SLS :: News and Events

Mass High Tech
Nov. 25-Dec. 1, 1996
Volume 14, Issue 41
Page 1

Fans of Star Trek take it for granted that when Captain Picard needs information from a database aboard the Starship Enterprise, he simply talks to his computer.

After years of research, commercial voice recognition software is now available here on earth where it will be increasingly used to make purchases, check airline schedules and even search for Web sites.

The technology has been developed by the Spoken Language Systems Group at MIT's Laboratory for Computer Science (LCS). Since the late 1980s, the Galaxy project at LCS has been creating software systems that give users new ways to communicate with computers, ways that take the load off overworked fingertips.

"We were born with mouths and ears rather than a keyboard and mouse," observes Michael Dertouzos, Director of the LCS who says voice recognition technology is now ready for widespread use. He says Galaxy and other language-based technologies will change the process of human and machine communication, from programming to conversations where a person and a machine cooperate to solve problems.

But he cautions that users shouldn't expect to have deep conversations with their PC.

**Provided data**
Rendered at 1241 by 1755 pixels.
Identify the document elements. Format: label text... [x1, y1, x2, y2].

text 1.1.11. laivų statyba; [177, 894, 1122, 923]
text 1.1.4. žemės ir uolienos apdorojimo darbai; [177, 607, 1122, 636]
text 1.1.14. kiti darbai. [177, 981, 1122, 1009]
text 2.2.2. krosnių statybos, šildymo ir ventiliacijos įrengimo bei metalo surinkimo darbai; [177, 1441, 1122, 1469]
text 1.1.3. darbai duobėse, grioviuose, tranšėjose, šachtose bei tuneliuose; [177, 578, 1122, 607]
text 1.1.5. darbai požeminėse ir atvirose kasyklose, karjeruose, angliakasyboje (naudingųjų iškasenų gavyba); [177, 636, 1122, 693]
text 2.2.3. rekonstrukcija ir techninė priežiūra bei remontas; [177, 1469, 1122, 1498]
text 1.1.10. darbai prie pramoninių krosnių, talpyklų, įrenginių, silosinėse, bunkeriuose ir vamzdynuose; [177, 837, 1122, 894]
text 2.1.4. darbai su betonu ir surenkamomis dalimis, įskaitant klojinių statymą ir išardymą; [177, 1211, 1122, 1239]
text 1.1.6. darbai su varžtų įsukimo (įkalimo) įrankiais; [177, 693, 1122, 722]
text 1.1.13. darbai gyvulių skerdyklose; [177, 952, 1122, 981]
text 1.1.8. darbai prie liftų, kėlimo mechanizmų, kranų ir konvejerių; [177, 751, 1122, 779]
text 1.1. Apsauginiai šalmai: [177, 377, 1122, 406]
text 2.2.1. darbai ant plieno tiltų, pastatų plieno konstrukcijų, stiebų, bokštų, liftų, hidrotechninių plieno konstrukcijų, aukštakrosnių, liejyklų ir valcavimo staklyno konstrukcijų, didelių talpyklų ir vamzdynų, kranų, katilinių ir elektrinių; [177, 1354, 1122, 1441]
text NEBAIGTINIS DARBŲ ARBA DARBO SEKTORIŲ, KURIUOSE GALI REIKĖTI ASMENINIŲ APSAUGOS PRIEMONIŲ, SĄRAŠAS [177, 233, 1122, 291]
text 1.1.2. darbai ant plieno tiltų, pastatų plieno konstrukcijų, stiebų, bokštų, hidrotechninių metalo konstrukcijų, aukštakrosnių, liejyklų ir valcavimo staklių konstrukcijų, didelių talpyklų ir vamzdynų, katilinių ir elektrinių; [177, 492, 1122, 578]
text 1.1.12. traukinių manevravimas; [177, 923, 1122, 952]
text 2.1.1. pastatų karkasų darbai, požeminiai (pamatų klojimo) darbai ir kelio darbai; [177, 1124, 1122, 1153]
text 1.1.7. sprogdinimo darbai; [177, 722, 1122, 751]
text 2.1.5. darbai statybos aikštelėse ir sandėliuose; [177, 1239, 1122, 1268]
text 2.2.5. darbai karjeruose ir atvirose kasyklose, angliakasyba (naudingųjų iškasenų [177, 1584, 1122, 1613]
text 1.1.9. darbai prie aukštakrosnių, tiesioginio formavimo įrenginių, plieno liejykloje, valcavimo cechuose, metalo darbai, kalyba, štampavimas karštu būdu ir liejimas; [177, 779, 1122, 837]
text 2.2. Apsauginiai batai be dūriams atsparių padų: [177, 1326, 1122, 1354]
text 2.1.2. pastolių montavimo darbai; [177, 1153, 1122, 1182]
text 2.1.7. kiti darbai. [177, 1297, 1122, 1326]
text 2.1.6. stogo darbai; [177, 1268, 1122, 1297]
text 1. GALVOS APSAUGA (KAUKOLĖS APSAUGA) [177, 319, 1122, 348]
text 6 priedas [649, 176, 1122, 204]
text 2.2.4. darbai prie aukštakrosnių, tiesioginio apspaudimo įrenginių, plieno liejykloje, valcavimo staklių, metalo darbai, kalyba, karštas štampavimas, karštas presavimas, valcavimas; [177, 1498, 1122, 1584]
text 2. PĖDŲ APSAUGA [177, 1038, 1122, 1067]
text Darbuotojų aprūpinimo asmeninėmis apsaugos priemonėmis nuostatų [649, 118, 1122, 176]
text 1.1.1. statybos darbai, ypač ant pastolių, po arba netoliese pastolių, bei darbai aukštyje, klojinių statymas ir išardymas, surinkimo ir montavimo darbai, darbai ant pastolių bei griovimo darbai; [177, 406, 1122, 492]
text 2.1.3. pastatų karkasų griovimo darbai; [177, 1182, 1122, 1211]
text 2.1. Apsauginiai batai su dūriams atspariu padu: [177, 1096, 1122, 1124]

**Problem to work on**
Resume the article on MIT's voice recognition research, starting right after its last sentence. None of the material is needed here.

**Result of the task**
"It must be confined to a narrow domain of discussion," says Dertouzos, "It can't be a discussion of freedom or politics."

Early voice recognition systems, which were often targeted to the disabled community, required users to pause after every word and had to be trained to recognize a specific voice. But the Galaxy system allows users to speak in a natural cadence. The software allows computers to receive voice information via built-in microphone or over the phone.

The Galaxy technology is now spilling over into the marketplace. Mark Phillips, who worked on the Galaxy project for seven years, co-founded Applied Language Technologies Inc. (ALTech) in 1994 to license the Galaxy technology and bring voice recognition software to the commercial user.

ALTech recently announced the release of SpeechWorks 2.0 and accompanying DialogModules, which give developers the first opportunity to build advanced telephony-based speech recognition applications with Galaxy technology.

Researchers says that voice recognition systems will soon replace many of the touchtone features that callers user to navigate a maze of menus when they request automated information over the phone. But along the way, researchers working on voice recognition software have had to solve challenging technical requirement that have taken years to refine.

In order to respond to a spoken command, a computer must first recognize every word in the sentence, parse the sentence into grammatical elements, understand the meaning and act on it. A spoken command is first processed by speech recognition software, then by a natural language component which interprets the meaning of the words. This data is then used to retrieve appropriate information in the form of text, tables and graphics, which appear on a computer screen. Data can also be delivered to a user via a synthesized computer voice.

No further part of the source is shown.